WORK TASK -
Could you rewrite the records from the line containing "A Atualidade do Pensamento de D." down to the line containing "anime morte.", swapping "carrinho" for "cesto" and keeping everything else identical? Leave the pictures out of your answer.

DATA SUPPLIED -
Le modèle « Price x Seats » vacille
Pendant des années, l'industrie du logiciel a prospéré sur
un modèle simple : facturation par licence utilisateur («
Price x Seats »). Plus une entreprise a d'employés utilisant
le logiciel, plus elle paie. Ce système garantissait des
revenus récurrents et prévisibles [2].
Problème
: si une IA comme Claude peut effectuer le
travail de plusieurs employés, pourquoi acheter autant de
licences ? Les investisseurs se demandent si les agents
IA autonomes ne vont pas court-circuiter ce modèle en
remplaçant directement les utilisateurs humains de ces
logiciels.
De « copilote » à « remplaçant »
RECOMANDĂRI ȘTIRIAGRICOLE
---
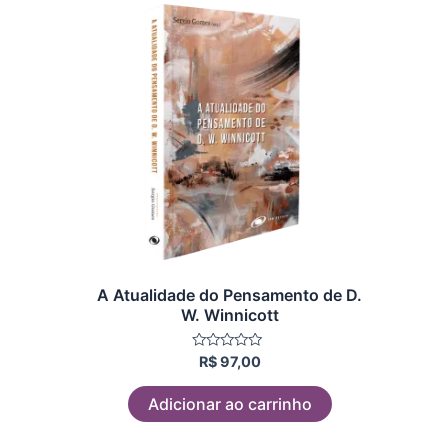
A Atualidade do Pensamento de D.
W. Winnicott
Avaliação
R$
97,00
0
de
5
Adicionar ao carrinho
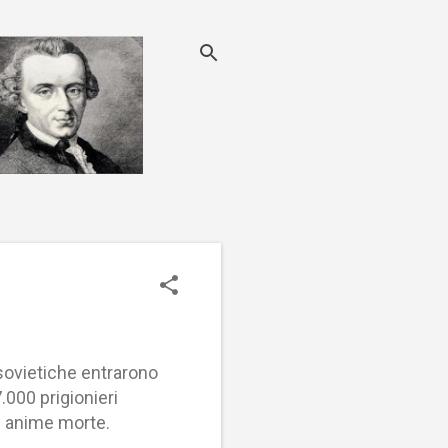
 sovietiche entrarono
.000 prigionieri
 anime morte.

WRITTEN RESPONSE -
A Atualidade do Pensamento de D.
W. Winnicott
Avaliação
R$
97,00
0
de
5
Adicionar ao cesto
 sovietiche entrarono
.000 prigionieri
 anime morte.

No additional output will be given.